En 2022 se cumplirán treinta años del día en el que El Selu, Erasmo y El Yuyu iban “por Canalejas, por la acera del muelle, con una risa” que les llegaba “de oreja a oreja”, pensando en el cartel diseñado por Rafael Alberti para los Carnavales: “¿Qué carajo es eso dios mío de mi alma?”. A falta de cartel estrambótico o surrealista para las próximas fiestas, los autores ya tienen con qué inspirarse para afinar en sus cuplés gracias al ¿inesperado? cambio de fecha, de febrero a junio, que lo ha sido a costa de pegarle una patada en el culo a la tradición en defensa de la propia tradición, cuando la explicación más sencilla la dio Bill Clinton, también, precisamente, en 1992: “Es la economía, estúpido”.
Porque la tradición, como tal, puede vivir un segundo año sin Carnaval, de la misma forma que la Semana Santa ha estado dos años sin salidas procesionales. Porque las tradiciones que llevamos grabadas como un tatuaje en la piel y que circulan por nuestras venas como un antivirus contra el olvido nunca desfallecen, nunca mueren, y siempre vuelven con su estación y con su luna, fijando el ritmo preciso de nuestros latidos, todo eso que ahora se ha despreciado en favor de asegurar una buena caja con la excusa del compás del tres por cuatro.
Usted podrá celebrar una cabalgata, un festival o una magna antología del Carnaval en junio, julio o agosto, o cuando le dé la gana, de la misma forma que los cofrades soñaron con su propia procesión magna en el otoño del año pasado como alivio tras una semana de pasión bajo confinamiento, pero llevarte un carnaval a la primavera implica una huida, una renuncia expresa al origen de la fiesta, a la etimología misma del carnaval, y al eterno combate entre Don Carnal y Doña Cuaresma, aunque solo sea por un año.

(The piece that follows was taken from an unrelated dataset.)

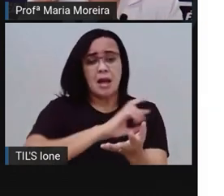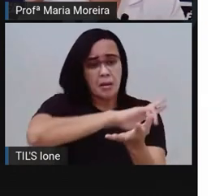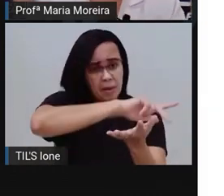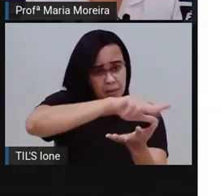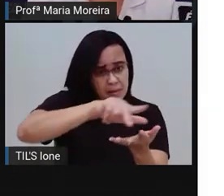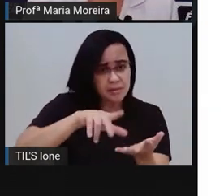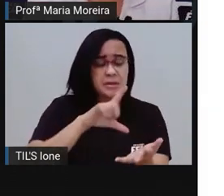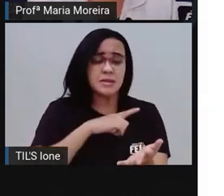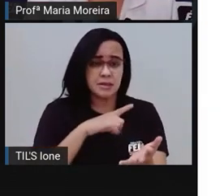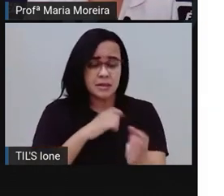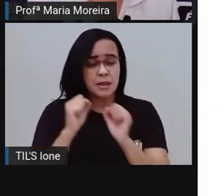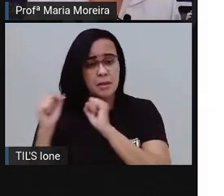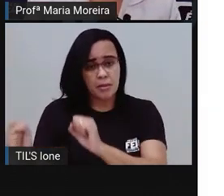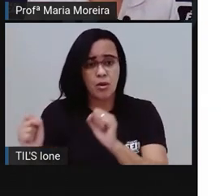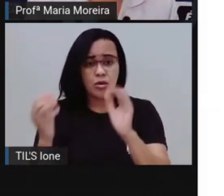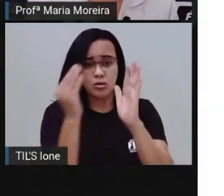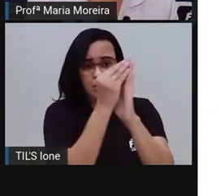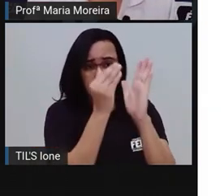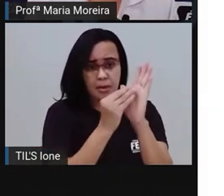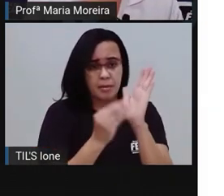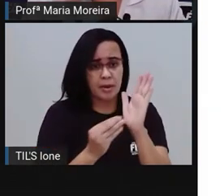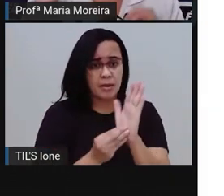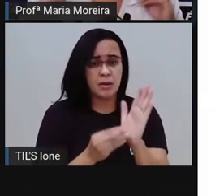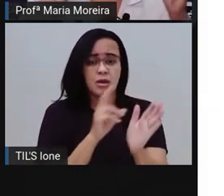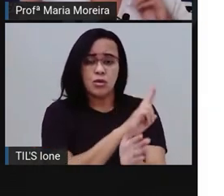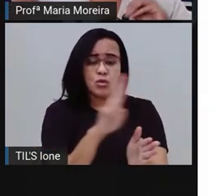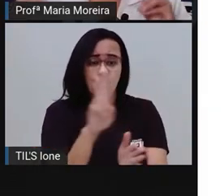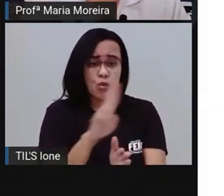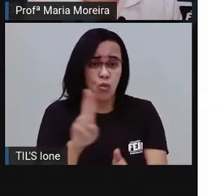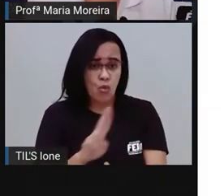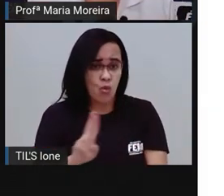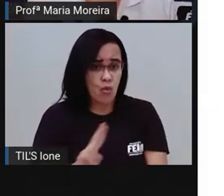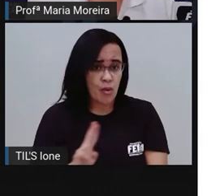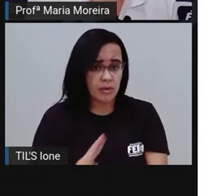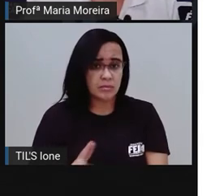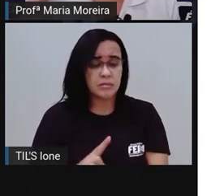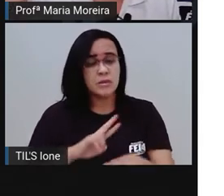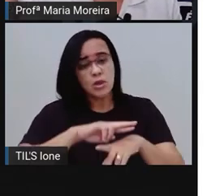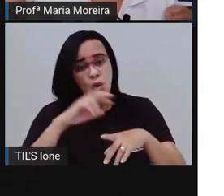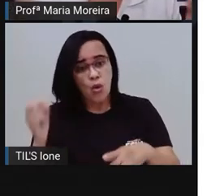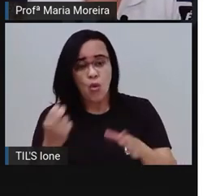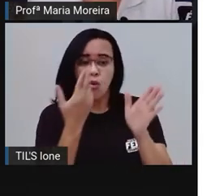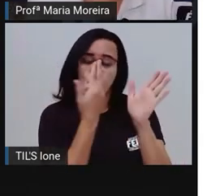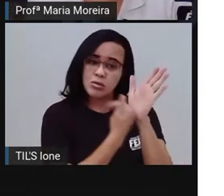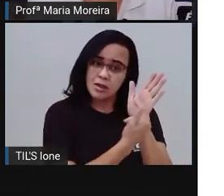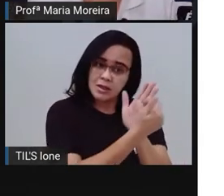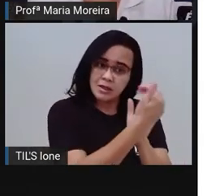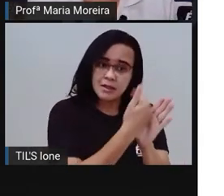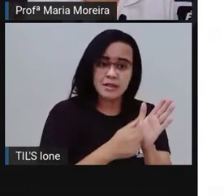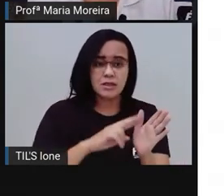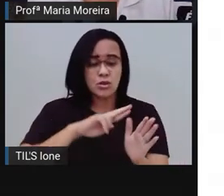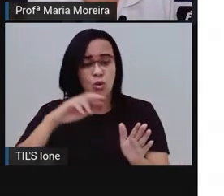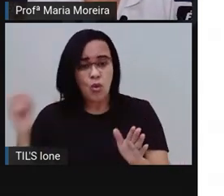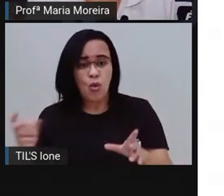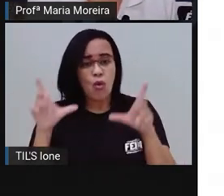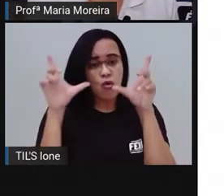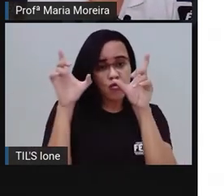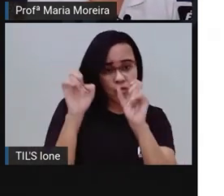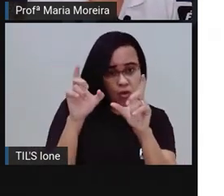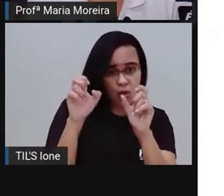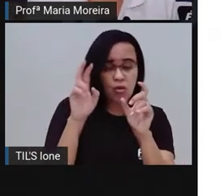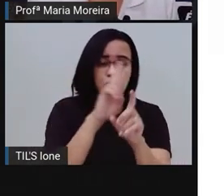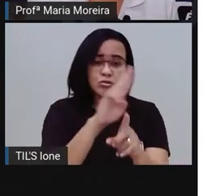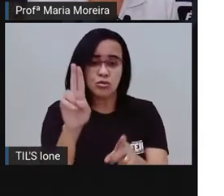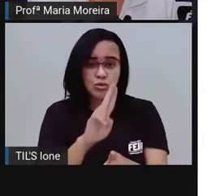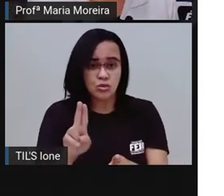apenas com os nomes, né? Pode ser como nessa imagem aqui que são com os desenhos, você pode ter fotos, nomes, o importante é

Lo que no es, no es, y además es imposible, como “respirar por los ojos”, que contaba Pedro Reyes.
Todo es comprensible, por supuesto: la buena voluntad del ayuntamiento, el empeño por permitir la celebración de su fiesta más emblemática, la búsqueda de alternativas, el temor a una sexta ola después de las navidades... Tanto, como las dudas y las críticas que han sucedido al anuncio, porque lo comprensible no es sinónimo de razonable, y más aún en torno a una fiesta que antes de asomarse lo hace condicionada por la celebración previa del concurso de agrupaciones. ¿Por qué no mantener el concurso en sus fechas, teniendo en cuenta las garantías existentes en torno a la cultura segura? ¿Por qué no reducir el próximo Carnaval a las citas festivas viables sin necesidad de aplazamientos y respetando el calendario tradicional, que es el que ya han advertido que seguirán las ilegales y los romanceros? Sin olvidar que los ensayos de las agrupaciones coincidirán con los de las cofradías o que los exámenes finales de curso y hasta la selectividad lo harán con las fechas principales de la fiesta en la calle.

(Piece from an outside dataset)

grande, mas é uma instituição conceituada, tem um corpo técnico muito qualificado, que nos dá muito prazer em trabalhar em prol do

Al final, todos terminaremos tragando, porque no queda otra, porque “mejor esto” que otro año en blanco, porque, pese al mal regusto inicial, “sabrá a gloria” después de todo lo que hemos pasado, porque las barras y los bares estarán llenos, igual que los hoteles y los apartamentos turísticos y las tiendas de disfraces, y vendrá gente de todos lados, y las agrupaciones tendrán el verano por delante para hacer sus giras, y cada noche pondremos la tele o encenderemos el transistor, o una aplicación, para escuchar las agrupaciones que vayan pasando por el Falla, y al día siguiente compartiremos los vídeos de youtube con el último pasodoble de Martínez Ares, y habrá que ir pensando en el disfraz, porque el de osito de peluche habrá que dejarlo guardado para el invierno -mejor el de titi de Cai en bañador con cangrejeras y calcetines blancos-, y aquí paz y siempre carnaval, aunque sea un por cojones, porque ni el martes de carnaval será Martes de Carnaval, ni el domingo de piñata será Domingo de Piñata si no está la cuaresma de por medio, salvo que queramos confundirla con el Corpus, o la hayan confundido con el Corpus, o, lo que es peor, ni siquiera hubieran tenido en cuenta que era el Corpus.